Govind said:
Recently, I was having a discussion in this subject with one of our management staff.
I was always given the impression that the Third party auditors (Registration body) are not allowed to provide recommendations for correcting deficiencies, since this may be considered as a potential bias.
I wanted to clarify this and reviewed “The Quality Audit handbook” by J.P.Russell. In Page 111, he says that if requested by the client, Auditors may provide recommendations. He suggests placing Recommendations in an appendix separately. Also adds, In most cases, that auditee is not obligated to implement auditor’s recommendation.
This is interesting with current Registrar-Organizations relationships that exist in many cases. Registrars project themselves in advertisements as a “Value added service provider”. Some organizations also expect the 3rd party auditor to provide directions on complex issues with respect requirement implementation. This is a catch 22 situation. If auditor is not providing recommendations, the organizations may not prefer the registrar. If they did, they may become biased towards auditing the Corrective action since they recommended that in the first place!

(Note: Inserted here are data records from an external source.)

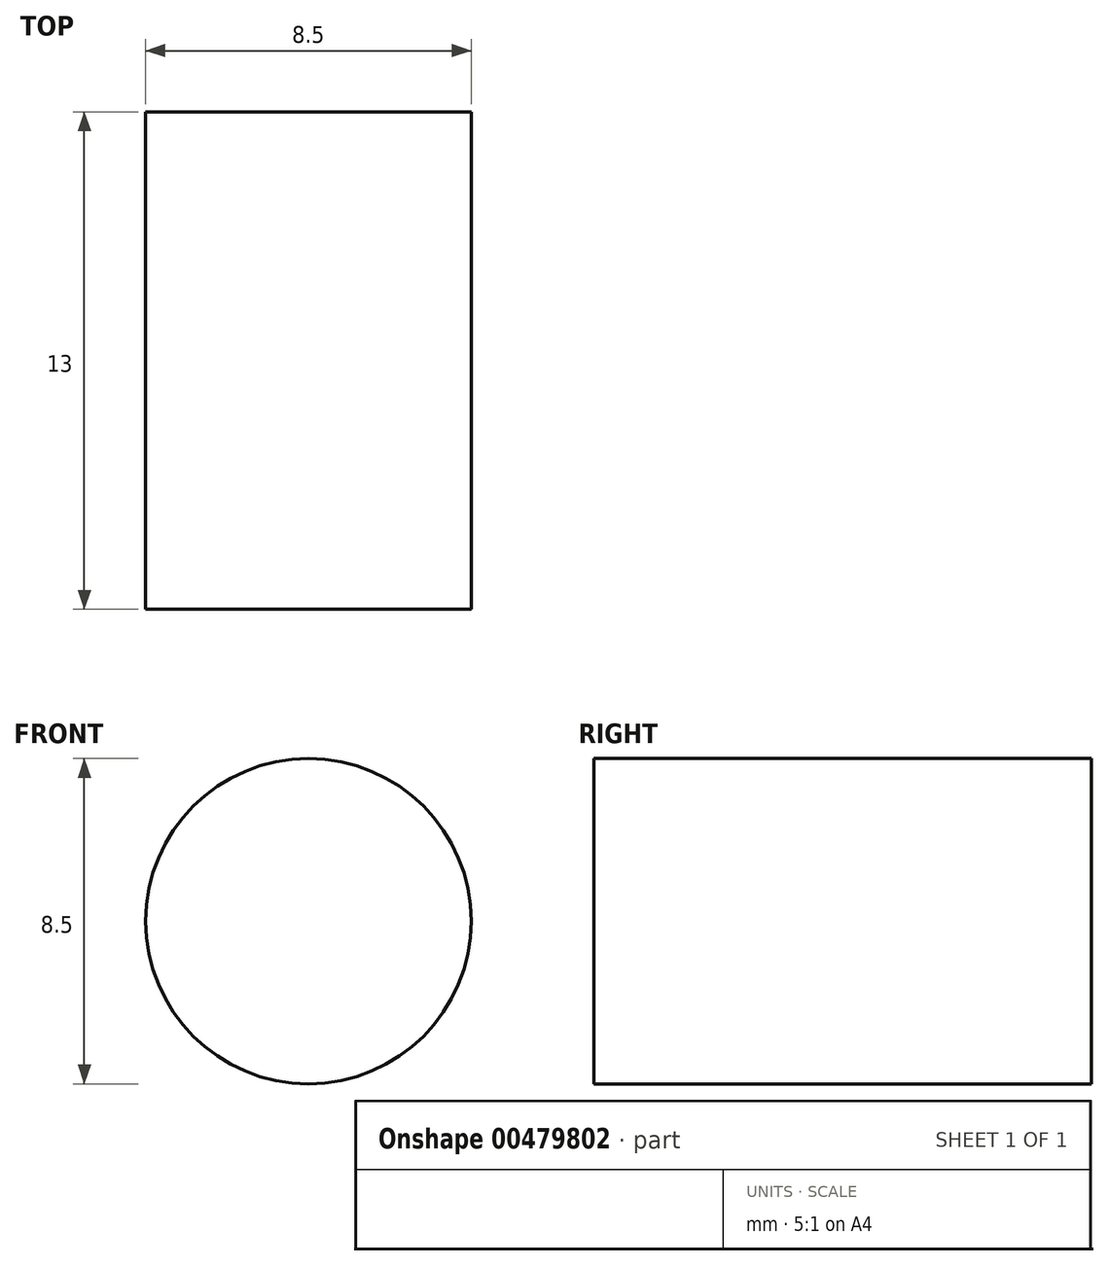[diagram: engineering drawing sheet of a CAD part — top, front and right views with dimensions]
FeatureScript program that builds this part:
annotation { "Feature Type Name" : "Feature", "Feature Type Description" : "" }
export const myFeature = defineFeature(function(context is Context, id is Id, definition is map)
    precondition{}
    {
        {
            var Q0;
            Q0=qCreatedBy(makeId("Front.planeOp"),FACE);
            var sketch = newSketch(context, id + "F0", { "sketchPlane" : qUnion([Q0])});
            skCircle(sketch, "E0", {"center": v(0, 0) * mm, "radius": 4.25 * mm});
            skSolve(sketch);
        }
        {
            var Q0;
            Q0=makeQuery(id+"F0.imprint","IMPRINT",FACE,{"disambiguationData":[TD([[makeQuery(id+"F0.imprint","IMPRINT",EDGE,{"derivedFrom":sQuery(id+"F0.wireOp",EDGE,"E0")}),1.0]])]});
            extrude(context, id + "F1", {"entities" : qUnion([Q0]), "depth" : 13 * mm});
        }
    });
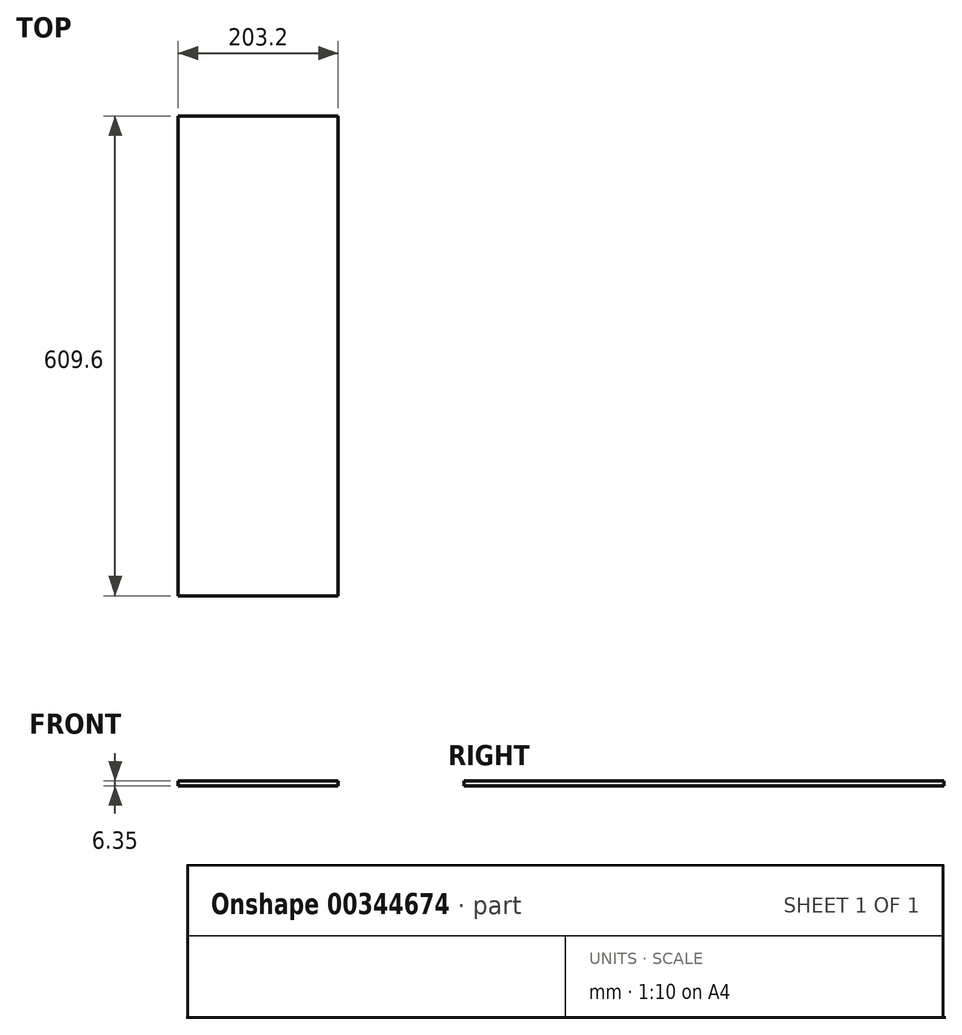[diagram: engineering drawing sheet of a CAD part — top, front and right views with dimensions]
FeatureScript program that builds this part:
annotation { "Feature Type Name" : "Feature", "Feature Type Description" : "" }
export const myFeature = defineFeature(function(context is Context, id is Id, definition is map)
    precondition{}
    {
        {
            var Q0;
            Q0=qCreatedBy(makeId("Top.planeOp"),FACE);
            var sketch = newSketch(context, id + "F0", { "sketchPlane" : qUnion([Q0])});
            skLineSegment(sketch, "E0.bottom", {"start": v(0, 0) * mm, "end": v(203.2, 0) * mm});
            skLineSegment(sketch, "E0.top", {"start": v(0, 609.6) * mm, "end": v(203.2, 609.6) * mm});
            skLineSegment(sketch, "E0.left", {"start": v(0, 0) * mm, "end": v(0, 609.6) * mm});
            skLineSegment(sketch, "E0.right", {"start": v(203.2, 0) * mm, "end": v(203.2, 609.6) * mm});
            skSolve(sketch);
        }
        {
            var Q0;
            Q0=makeQuery(id+"F0.imprint","IMPRINT",FACE,{"disambiguationData":[TD([[makeQuery(id+"F0.imprint","IMPRINT",EDGE,{"derivedFrom":sQuery(id+"F0.wireOp",EDGE,"E0.bottom")}),1.0]])]});
            extrude(context, id + "F1", {"entities" : qUnion([Q0]), "depth" : 6.35 * mm});
        }
    });
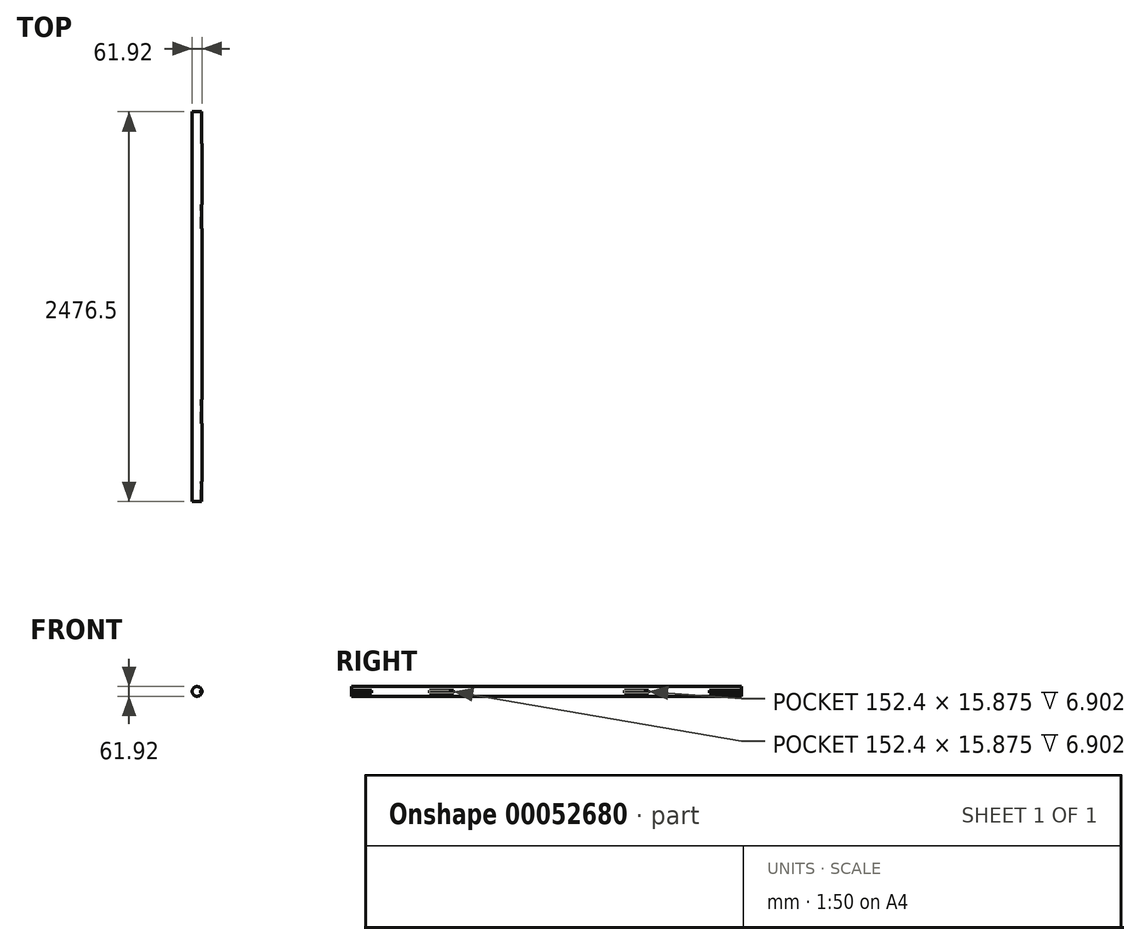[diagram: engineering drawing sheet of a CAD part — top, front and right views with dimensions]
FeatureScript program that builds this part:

1. Having said that, would you prefer the registration auditor to provide recommendations?
2. Have you had experiences where you had implemented a different approach from what the registration auditor recommended and convinced the auditor that you were right?
Govind.
Your comments are generally correct, but the issue is not that black and white. I am an auditor and consultant for ISO 9001 and 14001, as well as QS and TS. Auditors are allowed to explain or clarify the standard, the related documents (ie: ISO 9004 - an excellent read, by the way). They are allowed to point out "Opportunities for Improvement," without giving
specific solutions. They are not allowed to strongly urge that you need to do such and such and so on.
So, for example, an auditor can point out that the internal audit records were compliant, but rather basic and don't provide all the information and value that is potentially available. That could be an OFI.
If the client says, "well, whats wrong with them," he can even point out things like, the questions being used are rather generic, better depth to the audits could help improve the system, perhaps better training could benefit the auditors. He can suggest the auditors could make better use of the work instructions as a source of audit material. These are all ideas that are published in ISO 9004 and related documents, and are not consulting. But he is not permitted to go into great detail, or teach the auditors how to do better audits. We used to be able to site generic examples of how others might have tackled an issue, but recently, they are pulling back on that.
The whole principal is the auditor has to be independent, so he is not auditing his own work. If you make your system look like what he would do, the risk is he will lose objectivity. It would no longer be your system.
But, there is much value that can be given without crossing the line. Experienced auditors know where the line is. I have undergone 6 witness audits thus far, and never had a nonconformance or issue with this. But we provided much value during those audits, just like any other.